Il Ratti mi venne vicino e, a bassa voce “ Ti prego, lascia che vinca io; mia
moglie non ha più latte per il poco mangiare ed il piccolo potrebbe morire; hai
tanti anni davanti tu, per vincere.” Non era una preghiera, era
un'implorazione. Mi voltai a guardare sua moglie, con il bimbo attaccato al
seno avvizzito e dissi solo “Ci penserò.”

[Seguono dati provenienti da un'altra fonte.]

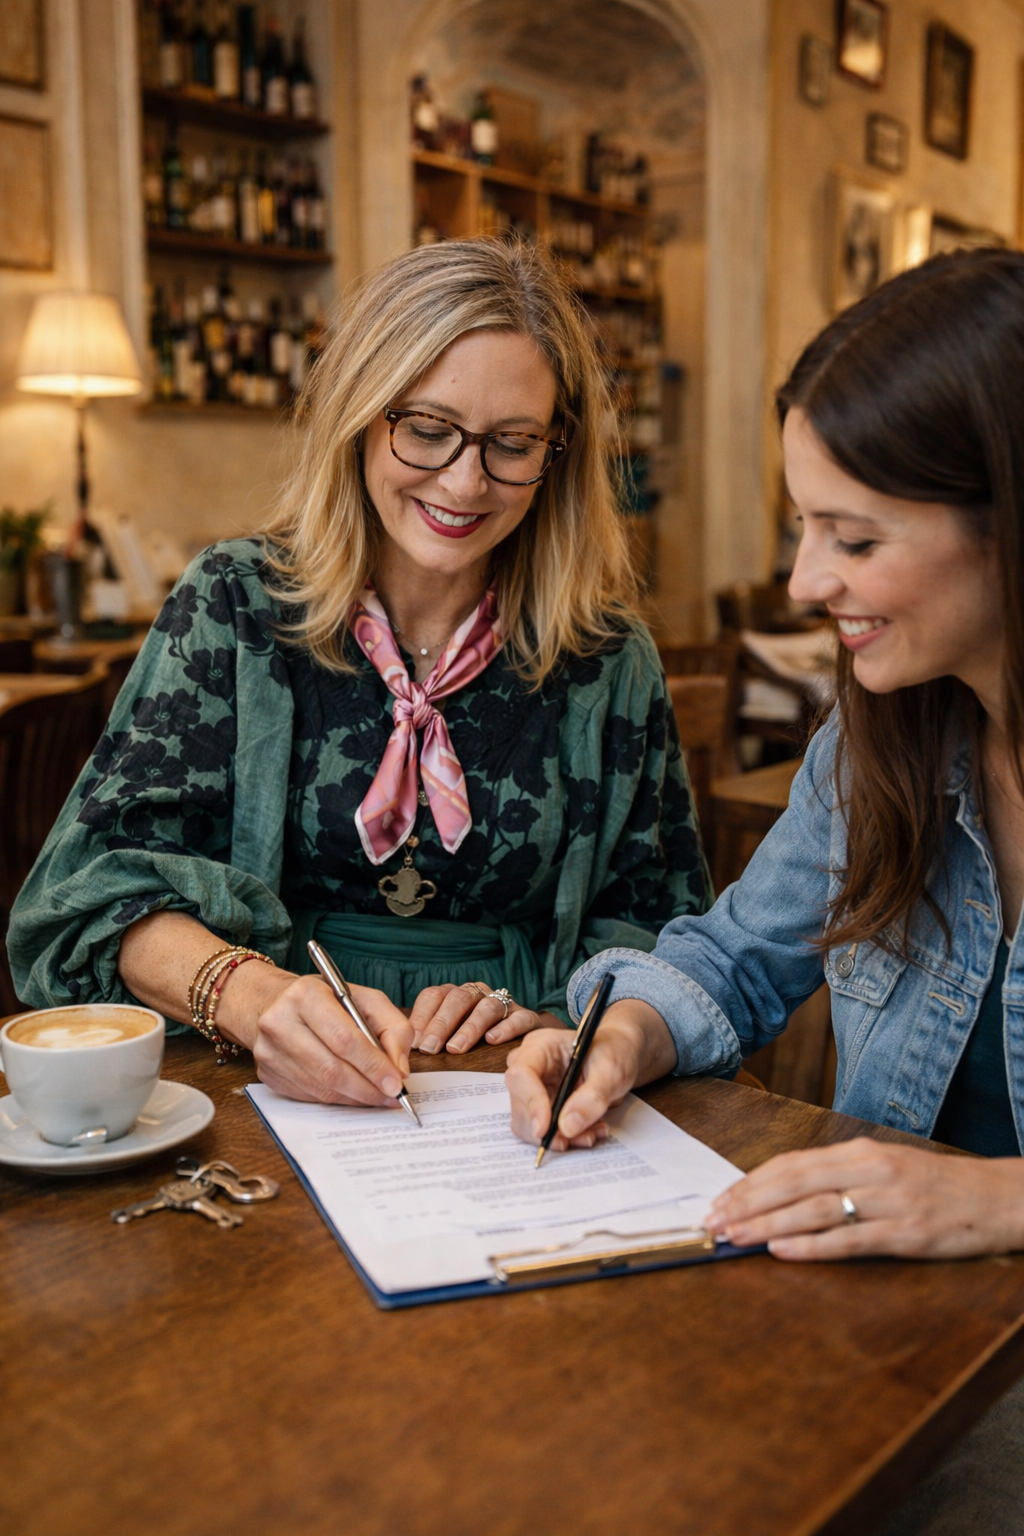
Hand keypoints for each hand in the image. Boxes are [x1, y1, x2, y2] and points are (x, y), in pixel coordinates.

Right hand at [237, 971, 414, 1108]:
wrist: (273, 1002)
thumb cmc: (325, 999)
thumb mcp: (365, 998)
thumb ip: (393, 1027)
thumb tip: (400, 1069)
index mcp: (305, 995)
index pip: (344, 1039)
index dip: (373, 1065)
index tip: (396, 1083)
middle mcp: (279, 1022)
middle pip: (331, 1068)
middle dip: (367, 1087)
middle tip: (391, 1096)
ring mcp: (268, 1051)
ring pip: (321, 1087)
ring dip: (354, 1097)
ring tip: (377, 1096)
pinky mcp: (266, 1073)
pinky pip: (309, 1096)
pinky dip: (336, 1099)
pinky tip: (352, 1094)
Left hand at [409, 982, 550, 1054]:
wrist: (525, 1044)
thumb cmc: (476, 1043)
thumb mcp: (449, 1037)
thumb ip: (429, 1039)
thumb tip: (403, 1053)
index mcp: (454, 995)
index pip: (433, 996)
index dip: (421, 1017)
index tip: (412, 1041)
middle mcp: (477, 994)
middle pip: (457, 999)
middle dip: (440, 1024)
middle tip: (429, 1048)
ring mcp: (503, 1003)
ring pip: (486, 1006)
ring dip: (469, 1027)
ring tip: (456, 1048)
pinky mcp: (526, 1017)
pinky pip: (518, 1018)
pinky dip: (505, 1027)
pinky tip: (492, 1039)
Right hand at [504, 1000, 675, 1150]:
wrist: (619, 1056)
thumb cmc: (613, 1051)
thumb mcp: (611, 1069)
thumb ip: (592, 1096)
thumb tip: (567, 1127)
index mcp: (540, 1046)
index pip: (521, 1075)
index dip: (531, 1103)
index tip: (545, 1129)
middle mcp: (529, 1067)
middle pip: (520, 1105)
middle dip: (548, 1129)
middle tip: (583, 1136)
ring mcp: (532, 1089)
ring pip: (528, 1125)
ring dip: (558, 1137)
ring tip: (593, 1132)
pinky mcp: (540, 1107)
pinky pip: (543, 1132)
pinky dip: (565, 1139)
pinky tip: (590, 1131)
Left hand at [705, 1136, 1023, 1260]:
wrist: (998, 1198)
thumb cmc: (935, 1185)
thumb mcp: (884, 1168)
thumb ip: (839, 1177)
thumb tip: (784, 1195)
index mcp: (860, 1152)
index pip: (791, 1163)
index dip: (751, 1182)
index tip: (720, 1199)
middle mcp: (870, 1170)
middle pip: (794, 1183)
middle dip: (748, 1203)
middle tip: (713, 1222)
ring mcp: (889, 1201)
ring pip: (814, 1209)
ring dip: (768, 1223)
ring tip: (735, 1237)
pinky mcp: (906, 1233)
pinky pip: (849, 1239)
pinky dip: (811, 1245)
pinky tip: (781, 1250)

Ed infatti ci pensai fino all'ora della gara; davanti a me
scorrevano due immagini: quella della Marianna che mi si concedeva e quella del
Ratti che, trionfante, scendeva con i salumi. Non riuscii a prendere una
decisione ed arrivai in quello stato alla tenzone. Prima che iniziasse
la moglie del Ratti mi si accostò, mormorandomi “Non abbiamo che lui…”
Mi
ritirai in un angolo a piangere: di fronte a me non c'era la Marianna, non
c'era più nessuno, c'era solo l'immagine vivente delle sofferenze per la
miseria, e così presi la mia decisione.
Quando
toccò il mio turno, mi avvinghiai al legno come un felino, presi a salire con
una velocità incredibile e quando ero quasi arrivato in cima finsi di scivolare
e caddi quasi di sasso, fra le risate generali.
Rimasi
ancora quel tanto che mi consentì di vedere la vittoria del
Ratti, poi mi allontanai. Dietro un cespuglio mi attendeva la Marianna.
“Sono scivolato, non so neppure io come ho fatto.” “Lo
so io e sono fiera di te”.
Vuoi
sapere come andò a finire?
Valentina
è il nome della nonna, ma è il suo secondo nome e il primo è, è?: è Marianna.